▸ Document excerpt:
----
Pickling Scenarios and Bundles

mpisppy can pickle scenarios and proper bundles to disk so that later PH / EF / MMW runs unpickle them instead of rebuilding from scratch every time. This page covers the full pickling workflow: the basic write / read flags, the pre-pickle preprocessing pipeline (presolve, user callback, iter0 solve), and how to use pickling as part of an algorithm-tuning workflow.

For background on proper bundles themselves see Proper Bundles. The cylinder driver that exposes most of these flags is described in generic_cylinders.py.

Why Pickle?

There are two distinct reasons to pickle:

  1. Reuse across runs. Building scenarios (and especially proper bundles) can be expensive. Once they are pickled, every downstream tuning / experimentation run reads them from disk in a fraction of the time it would take to rebuild them.

  2. Front-load deterministic work. Presolve, model-specific cleanup, and the iteration 0 solve are all deterministic given the model. They can be paid once at pickle time and then skipped (or warm- started) on every later run.

Basic Pickling and Unpickling

The generic_cylinders driver writes and reads pickles via two pairs of flags:

  • --pickle-scenarios-dir <DIR> / --unpickle-scenarios-dir <DIR> for individual scenarios.
----
▸ Recorded information:
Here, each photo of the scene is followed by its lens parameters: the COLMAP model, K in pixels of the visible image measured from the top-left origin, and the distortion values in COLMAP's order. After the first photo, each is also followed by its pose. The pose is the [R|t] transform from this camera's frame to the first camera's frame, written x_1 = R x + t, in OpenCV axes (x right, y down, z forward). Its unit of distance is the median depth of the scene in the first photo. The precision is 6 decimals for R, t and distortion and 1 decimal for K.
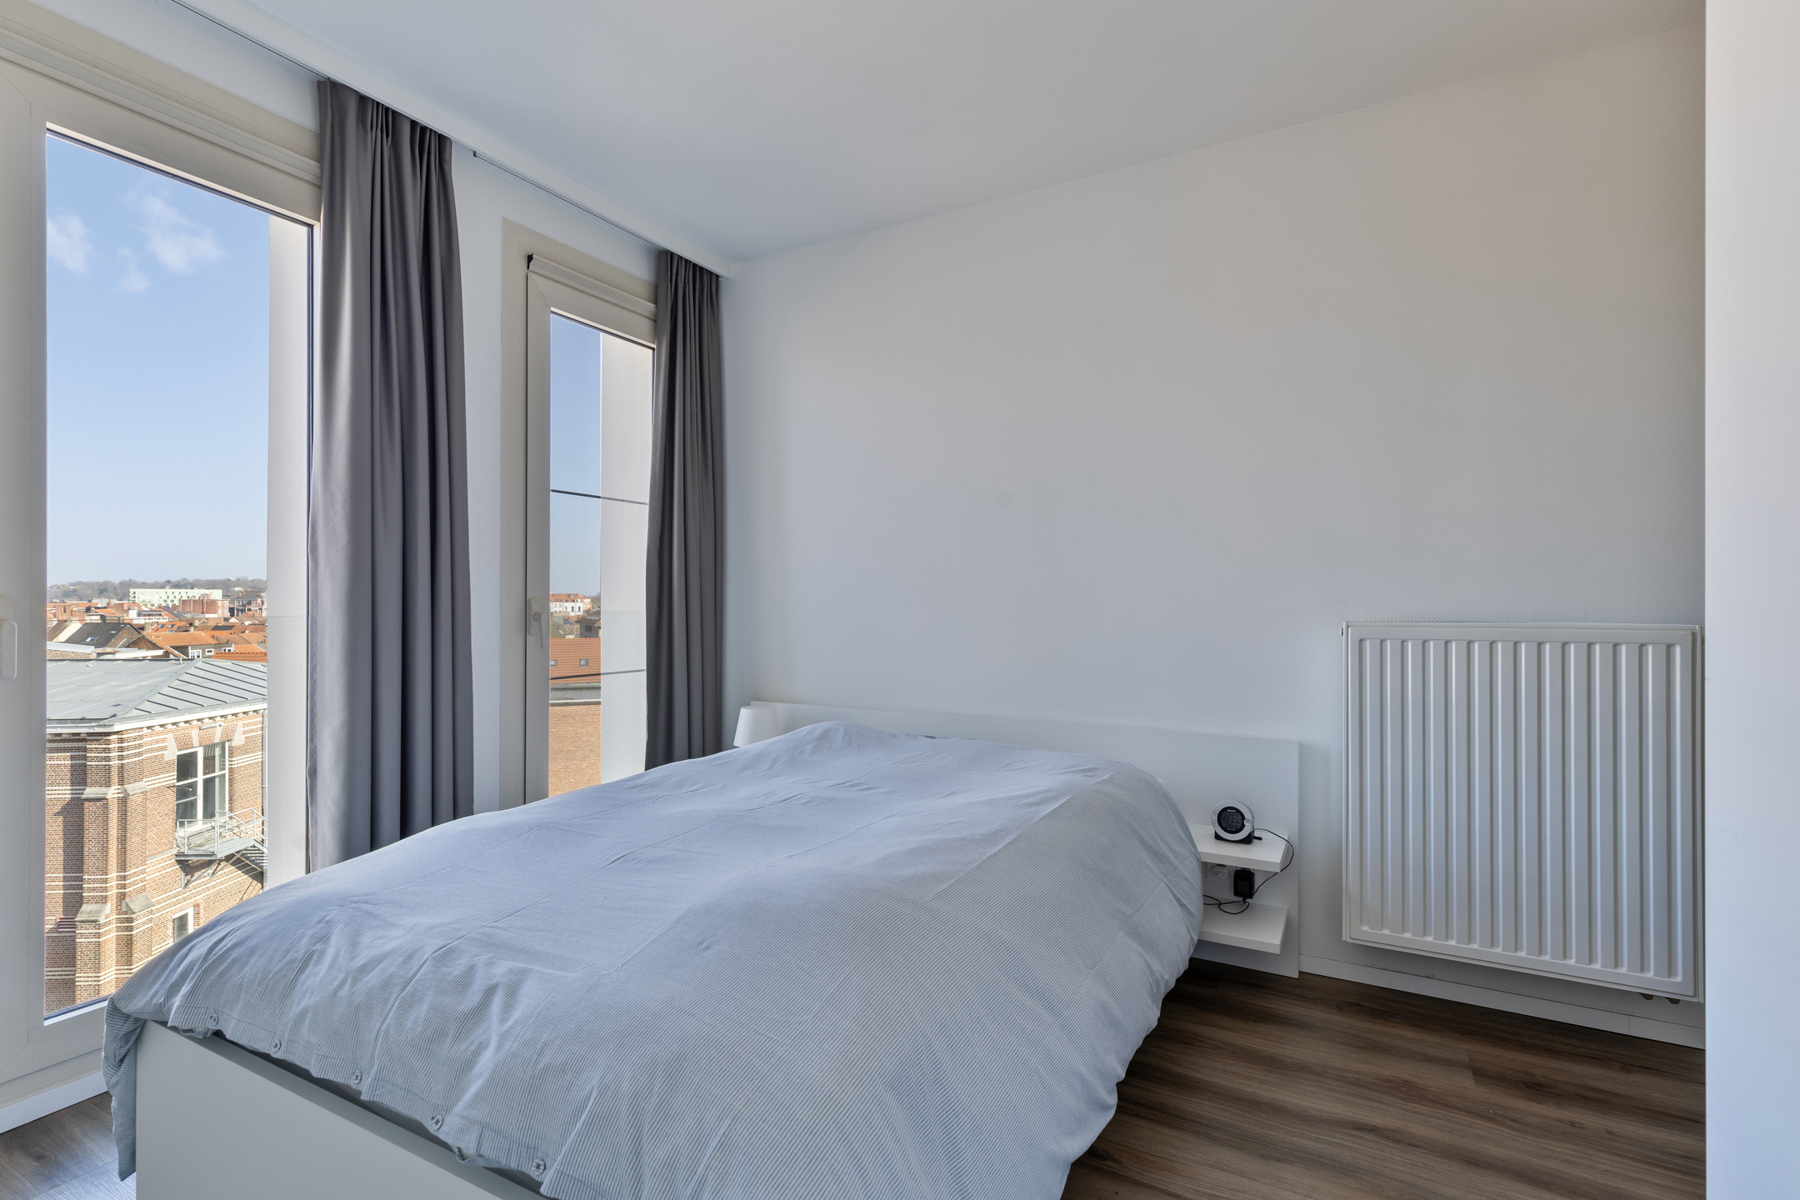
lens RADIAL K [[848.7, 0, 900.0], [0, 848.7, 600.0], [0, 0, 1]] dist [0.074872, -0.000090]
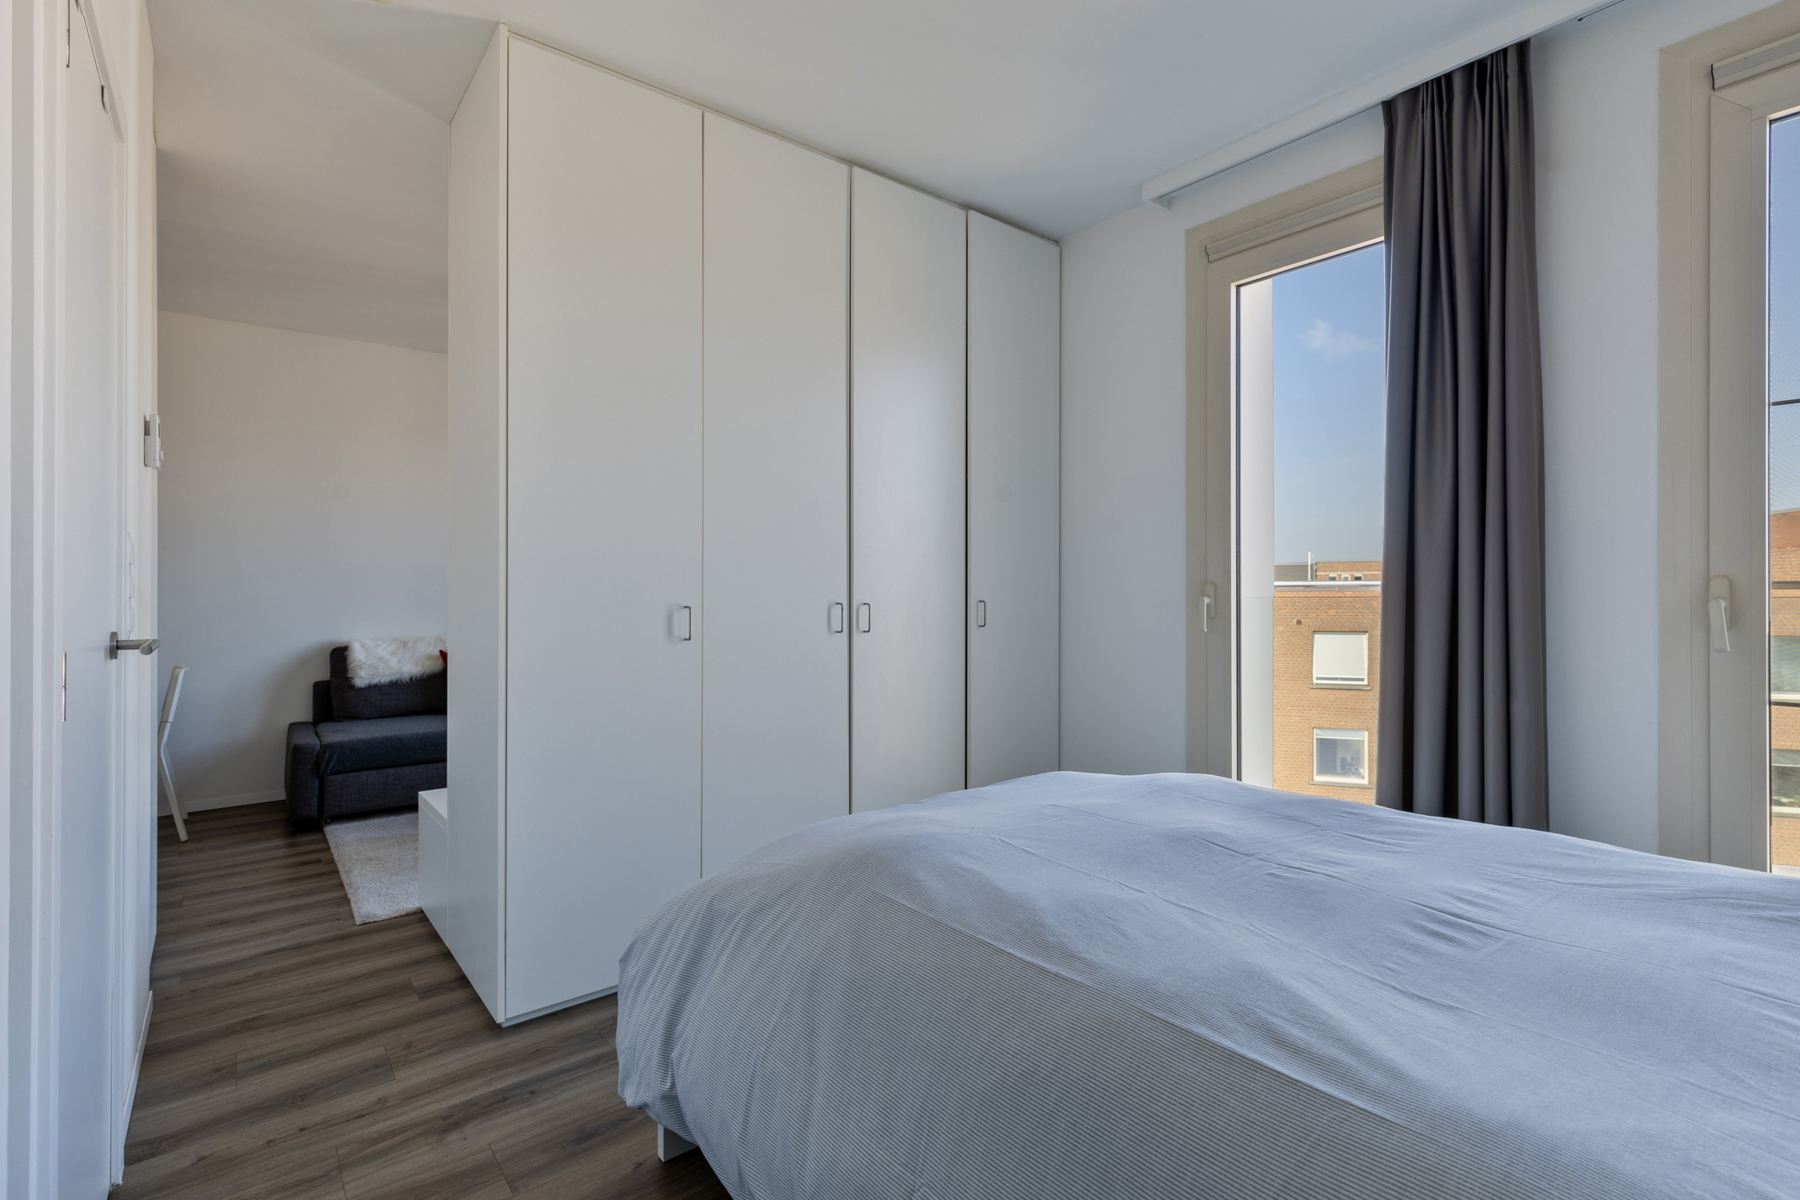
lens RADIAL K [[856.6, 0, 892.6], [0, 856.6, 588.8], [0, 0, 1]] dist [-0.001799, -0.000691]
pose [[-0.396150, -0.009231, -0.918139, 0.590831], [-0.009228, 0.999939, -0.006071, 0.021372], [0.918139, 0.006068, -0.396211, 0.942494]]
----
▸ What to produce: Name every stage of the pre-pickle preprocessing pipeline given in the page on pickling scenarios and bundles.

▸ Answer to this exercise: presolve, user callback, iter0 solve